- What the task asks
Every record should be copied exactly, and the images omitted.

------------------------------

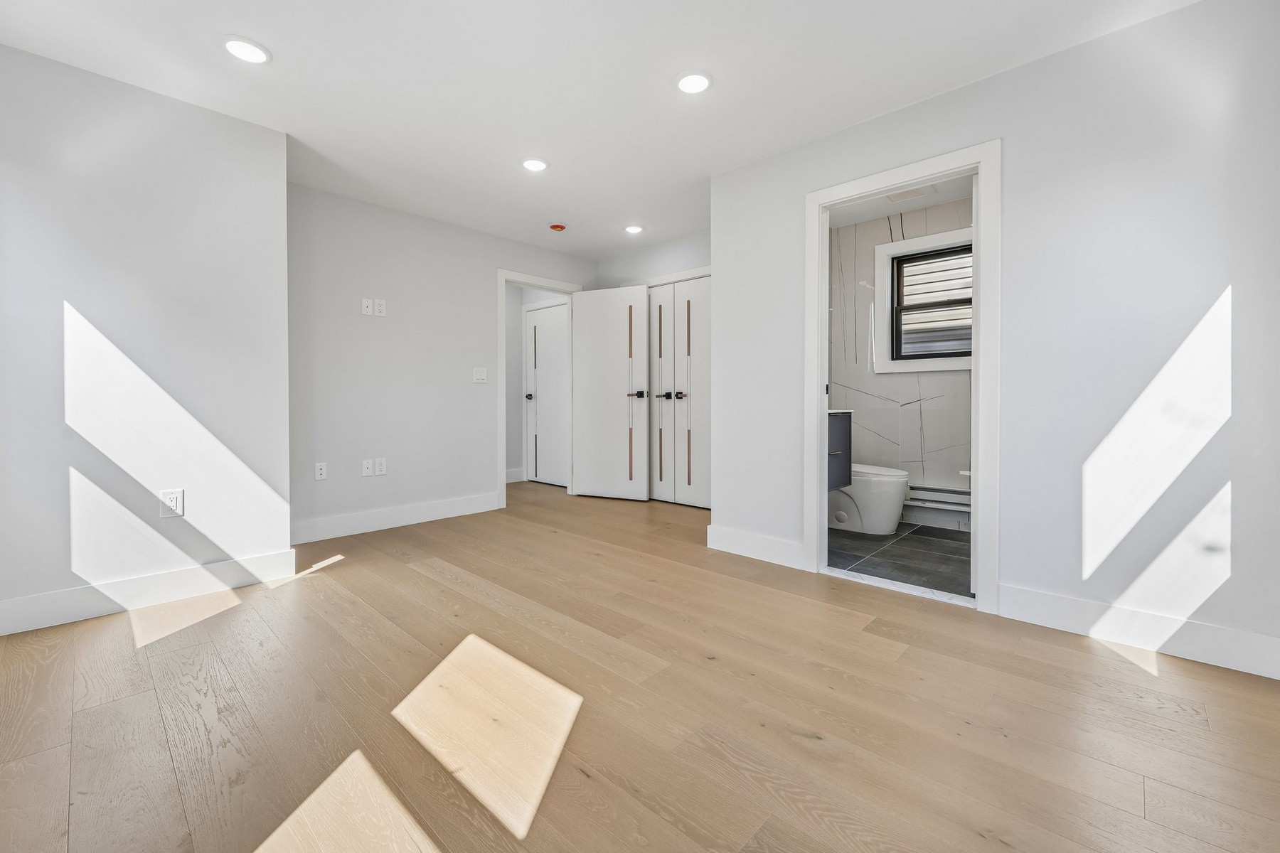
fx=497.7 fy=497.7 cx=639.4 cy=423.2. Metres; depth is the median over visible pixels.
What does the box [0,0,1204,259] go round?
ceiling
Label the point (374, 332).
back wall
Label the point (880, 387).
bathroom wall
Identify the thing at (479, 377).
light switch
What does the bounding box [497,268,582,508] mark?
door frame
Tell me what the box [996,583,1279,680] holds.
baseboard
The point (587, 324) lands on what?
open door
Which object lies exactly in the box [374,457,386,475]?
wall outlet
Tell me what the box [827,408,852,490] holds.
bathroom vanity
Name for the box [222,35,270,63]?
recessed light
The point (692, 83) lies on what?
recessed light
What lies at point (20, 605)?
baseboard
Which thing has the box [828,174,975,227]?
bathroom ceiling
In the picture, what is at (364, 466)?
wall outlet
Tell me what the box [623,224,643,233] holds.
recessed light
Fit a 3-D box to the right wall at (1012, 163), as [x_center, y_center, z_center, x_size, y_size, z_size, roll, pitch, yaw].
[1.485,-0.351,2.413,2.578,2.428,0.122,1,1,43]
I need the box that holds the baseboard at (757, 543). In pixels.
[704,524,805,569]
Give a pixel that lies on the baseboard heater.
(938, 491)
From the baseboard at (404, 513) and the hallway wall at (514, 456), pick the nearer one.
the baseboard at (404, 513)
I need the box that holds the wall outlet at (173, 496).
[159,487,184,517]
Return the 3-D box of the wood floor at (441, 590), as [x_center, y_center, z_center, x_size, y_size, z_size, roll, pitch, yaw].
[-0.542,0.908,2.867,6.387,0.100,4.870,1,1,43]
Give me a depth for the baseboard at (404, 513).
3.78 m
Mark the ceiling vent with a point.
(902, 195)
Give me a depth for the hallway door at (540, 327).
5.82 m
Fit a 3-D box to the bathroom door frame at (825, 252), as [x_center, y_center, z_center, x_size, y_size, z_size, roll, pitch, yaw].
[1.314,-0.208,2.562,0.888,2.116,0.160,1,1,43]
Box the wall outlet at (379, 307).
[373,297,386,316]
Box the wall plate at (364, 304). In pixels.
[360,297,373,315]
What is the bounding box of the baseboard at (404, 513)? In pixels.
[291,491,502,543]
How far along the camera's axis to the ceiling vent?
3.54 m
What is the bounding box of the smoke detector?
[548,221,566,232]
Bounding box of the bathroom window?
[875,225,971,373]
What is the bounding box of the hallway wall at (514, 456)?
[504,284,562,484]
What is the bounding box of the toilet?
[828,462,910,535]
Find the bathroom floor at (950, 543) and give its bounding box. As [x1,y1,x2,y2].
[826,520,974,596]
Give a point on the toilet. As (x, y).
(895, 510)
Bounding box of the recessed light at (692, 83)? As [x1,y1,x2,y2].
[674,70,712,94]
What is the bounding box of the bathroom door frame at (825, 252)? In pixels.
[806,140,999,613]
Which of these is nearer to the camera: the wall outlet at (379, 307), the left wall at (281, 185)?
the left wall at (281, 185)
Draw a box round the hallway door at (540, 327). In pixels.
[525,300,568,486]
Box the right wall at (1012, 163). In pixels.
[711,0,1279,675]
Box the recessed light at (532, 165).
[520,157,548,171]
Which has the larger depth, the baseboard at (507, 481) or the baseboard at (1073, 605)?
the baseboard at (507, 481)
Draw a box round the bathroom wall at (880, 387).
[829,195,974,529]
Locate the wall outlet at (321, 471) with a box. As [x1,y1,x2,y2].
[314,461,327,481]
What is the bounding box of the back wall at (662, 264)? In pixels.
[594,230,711,290]
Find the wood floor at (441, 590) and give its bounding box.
[0,477,1279,852]
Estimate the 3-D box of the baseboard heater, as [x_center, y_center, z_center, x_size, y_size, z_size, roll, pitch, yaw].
[2.327,0.565,3.704,0.993,0.156,0.070,1,1,43]
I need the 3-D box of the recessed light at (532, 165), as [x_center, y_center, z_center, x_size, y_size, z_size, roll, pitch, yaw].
[-0.653,-1.596,3.073,0.183,0.010,0.182,1,1,43]
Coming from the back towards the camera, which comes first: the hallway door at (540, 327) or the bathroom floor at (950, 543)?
the hallway door at (540, 327)
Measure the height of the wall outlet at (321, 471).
0.118 m
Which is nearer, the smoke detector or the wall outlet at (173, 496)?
the wall outlet at (173, 496)
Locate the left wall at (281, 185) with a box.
[0,41,294,634]
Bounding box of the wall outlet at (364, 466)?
[360,458,373,476]
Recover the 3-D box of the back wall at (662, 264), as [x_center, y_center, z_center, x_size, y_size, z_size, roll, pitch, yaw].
[0.383,-0.443,4.560,2.327,2.454,0.119,1,1,43]
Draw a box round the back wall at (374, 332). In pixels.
[286,179,595,545]
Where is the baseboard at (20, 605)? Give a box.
[0,548,298,636]
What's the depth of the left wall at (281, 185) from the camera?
2.31 m
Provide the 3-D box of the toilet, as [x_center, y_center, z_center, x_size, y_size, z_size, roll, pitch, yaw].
[1.599,0.407,3.729,0.729,0.768,0.464,1,1,43]
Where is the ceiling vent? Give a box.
[886,186,932,202]
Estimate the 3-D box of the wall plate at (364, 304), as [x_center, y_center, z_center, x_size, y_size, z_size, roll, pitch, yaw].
[-1.984,-0.851,3.617,0.014,0.119,0.071,1,1,43]
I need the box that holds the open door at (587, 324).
[570,284,649,500]
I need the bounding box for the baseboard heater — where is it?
[905,484,969,512]
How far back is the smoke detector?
4.09 m
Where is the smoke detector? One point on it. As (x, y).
(557, 227)
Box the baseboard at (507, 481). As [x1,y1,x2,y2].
[505,467,524,483]
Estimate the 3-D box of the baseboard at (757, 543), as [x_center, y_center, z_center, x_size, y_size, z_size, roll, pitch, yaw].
[0.697,0.756,3.069,0.669,0.142,0.016,1,1,43]
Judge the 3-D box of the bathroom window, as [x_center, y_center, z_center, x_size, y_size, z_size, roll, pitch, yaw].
[2.286,-0.899,3.758,0.926,1.037,0.139,1,1,43]
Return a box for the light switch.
[472,366,487,383]

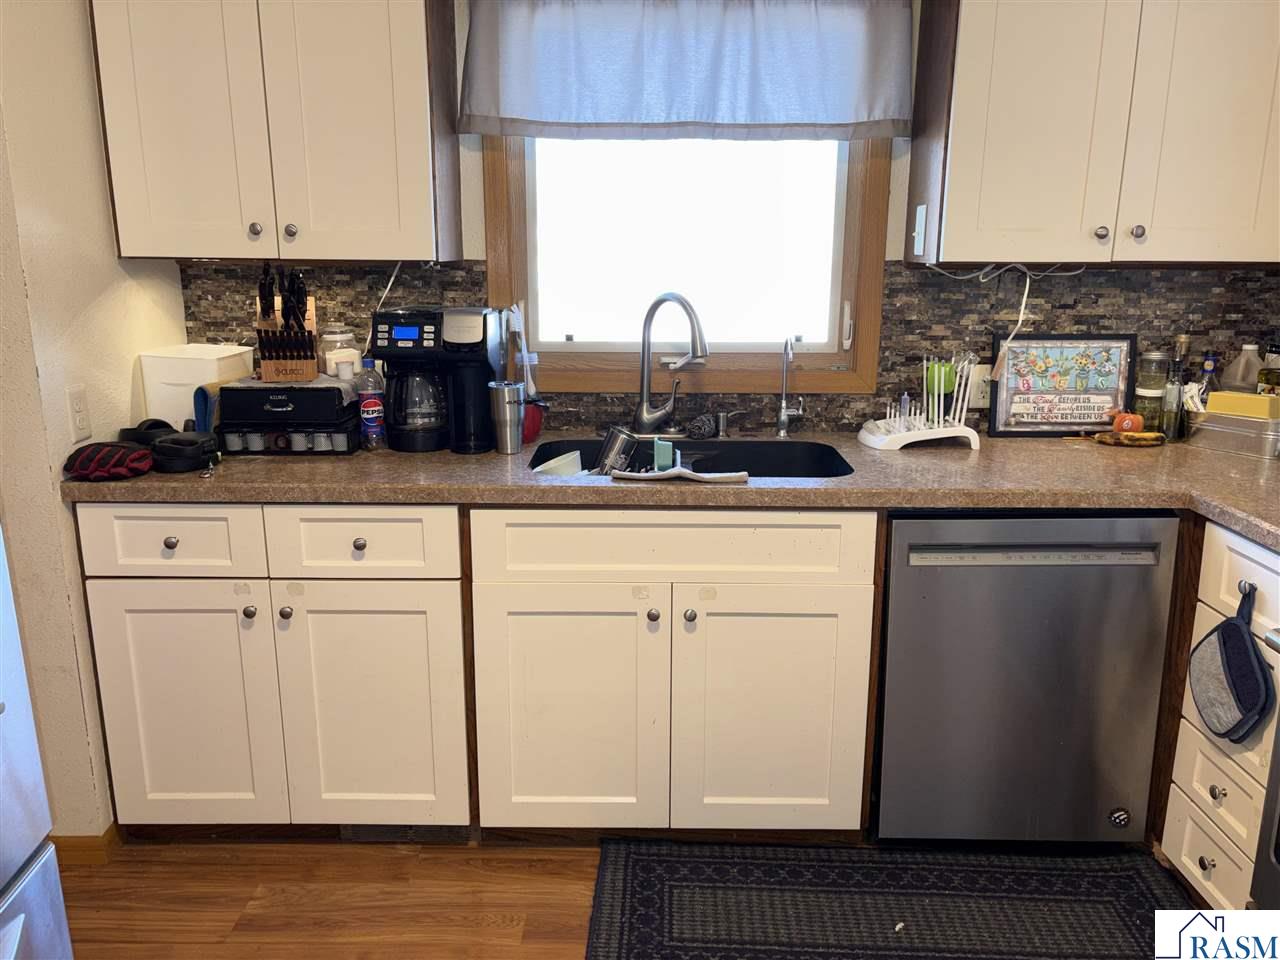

------------------------------

- Reply to the exercise
fx=497.7 fy=497.7 cx=639.4 cy=423.2. Metres; depth is the median over visible pixels.
What does the box [0,0,1204,259] go round?
ceiling
Label the point (374, 332).
back wall
Label the point (880, 387).
bathroom wall
Identify the thing at (479, 377).
light switch
What does the bounding box [497,268,582,508] mark?
door frame
Tell me what the box [996,583,1279,680] holds.
baseboard
The point (587, 324) lands on what?
open door
Which object lies exactly in the box [374,457,386,475]?
wall outlet
Tell me what the box [827,408,852,490] holds.
bathroom vanity
Name for the box [222,35,270,63]?
recessed light
The point (692, 83) lies on what?
recessed light
What lies at point (20, 605)?
baseboard
Which thing has the box [828,174,975,227]?
bathroom ceiling
In the picture, what is at (364, 466)?
wall outlet
Tell me what the box [623,224,643,233] holds.
recessed light
Fit a 3-D box to the right wall at (1012, 163), as [x_center, y_center, z_center, x_size, y_size, z_size, roll, pitch, yaw].
[1.485,-0.351,2.413,2.578,2.428,0.122,1,1,43]
I need the box that holds the baseboard at (757, 543). In pixels.
[704,524,805,569]
Give a pixel that lies on the baseboard heater.
(938, 491)
From the baseboard at (404, 513) and the hallway wall at (514, 456), pick the nearer one.
the baseboard at (404, 513)
I need the box that holds the wall outlet at (173, 496).
[159,487,184,517]
Return the 3-D box of the wood floor at (441, 590), as [x_center, y_center, z_center, x_size, y_size, z_size, roll, pitch, yaw].
[-0.542,0.908,2.867,6.387,0.100,4.870,1,1,43]
Give me a depth for the baseboard at (404, 513).
3.78 m
Mark the ceiling vent with a point.
(902, 195)
Give me a depth for the hallway door at (540, 327).
5.82 m
Fit a 3-D box to the bathroom door frame at (825, 252), as [x_center, y_center, z_center, x_size, y_size, z_size, roll, pitch, yaw].
[1.314,-0.208,2.562,0.888,2.116,0.160,1,1,43]
Box the wall outlet at (379, 307).
[373,297,386,316]
Box the wall plate at (364, 304). In pixels.
[360,297,373,315]
What is the bounding box of the baseboard at (404, 513)? In pixels.
[291,491,502,543]
How far along the camera's axis to the ceiling vent?
3.54 m
What is the bounding box of the smoke detector?
[548,221,566,232]
Bounding box of the bathroom window?
[875,225,971,373]
What is the bounding box of the hallway wall at (514, 456)?
[504,284,562,484]
What is the bounding box of the toilet?
[828,462,910,535]
Find the bathroom floor at (950, 543) and give its bounding box. As [x1,y1,x2,y2].
[826,520,974,596]
Give a point on the toilet. As (x, y).
(895, 510)
Bounding box of the recessed light at (692, 83)? As [x1,y1,x2,y2].
[674,70,712,94]
What is the bounding box of the bathroom door frame at (825, 252)? In pixels.
[806,140,999,613]
Which of these is nearer to the camera: the wall outlet at (379, 307), the left wall at (281, 185)?
the left wall at (281, 185)
Draw a box round the hallway door at (540, 327). In pixels.
[525,300,568,486]
Box the right wall at (1012, 163). In pixels.
[711,0,1279,675]
Box the recessed light at (532, 165).
[520,157,548,171]
Which has the larger depth, the baseboard at (507, 481) or the baseboard at (1073, 605)?
the baseboard at (507, 481)
Draw a box round the bathroom wall at (880, 387).
[829,195,974,529]
Locate the wall outlet at (321, 471) with a box. As [x1,y1,x2,y2].
[314,461,327,481]
What is the bounding box of the back wall at (662, 264)? In pixels.
[594,230,711,290]
Find the wood floor at (441, 590) and give its bounding box.
[0,477,1279,852]
Estimate the 3-D box of the baseboard heater, as [x_center, y_center, z_center, x_size, y_size, z_size, roll, pitch, yaw].
[2.327,0.565,3.704,0.993,0.156,0.070,1,1,43]
I need the 3-D box of the recessed light at (532, 165), as [x_center, y_center, z_center, x_size, y_size, z_size, roll, pitch, yaw].
[-0.653,-1.596,3.073,0.183,0.010,0.182,1,1,43]
Coming from the back towards the camera, which comes first: the hallway door at (540, 327) or the bathroom floor at (950, 543)?
the hallway door at (540, 327)
Measure the height of the wall outlet at (321, 471).
0.118 m
Which is nearer, the smoke detector or the wall outlet at (173, 496)?
the wall outlet at (173, 496)
Locate the left wall at (281, 185) with a box.
[0,41,294,634]
Bounding box of the wall outlet at (364, 466)?
[360,458,373,476]
Recover the 3-D box of the back wall at (662, 264), as [x_center, y_center, z_center, x_size, y_size, z_size, roll, pitch, yaw].
[0.383,-0.443,4.560,2.327,2.454,0.119,1,1,43]
Draw a box round the back wall at (374, 332). In pixels.
[286,179,595,545]
Where is the baseboard at (20, 605)? Give a box.
[0,548,298,636]
What's the depth of the left wall at (281, 185) from the camera?
2.31 m
Provide the 3-D box of the toilet, as [x_center, y_center, z_center, x_size, y_size, z_size, roll, pitch, yaw].
[1.599,0.407,3.729,0.729,0.768,0.464,1,1,43]
Where is the ceiling vent? Give a box.
[886,186,932,202]
Estimate the 3-D box of the wall plate at (364, 304), as [x_center, y_center, z_center, x_size, y_size, z_size, roll, pitch, yaw].
[-1.984,-0.851,3.617,0.014,0.119,0.071,1,1,43]
I need the box that holds the open door at (587, 324).
[570,284,649,500]
I need the bounding box for the baseboard heater — where is it?
[905,484,969,512]
How far back is the smoke detector?
4.09 m
Where is the smoke detector? One point on it. As (x, y).
(557, 227)
Box the baseboard at (507, 481). As [x1,y1,x2,y2].
[505,467,524,483]
Estimate the 3-D box of the baseboard at (757, 543), as [x_center, y_center, z_center, x_size, y_size, z_size, roll, pitch, yaw].
[0.697,0.756,3.069,0.669,0.142,0.016,1,1,43]
Judge the 3-D box of the bathroom window, as [x_center, y_center, z_center, x_size, y_size, z_size, roll, pitch, yaw].
[2.286,-0.899,3.758,0.926,1.037,0.139,1,1,43]
Return a box for the light switch.
[472,366,487,383]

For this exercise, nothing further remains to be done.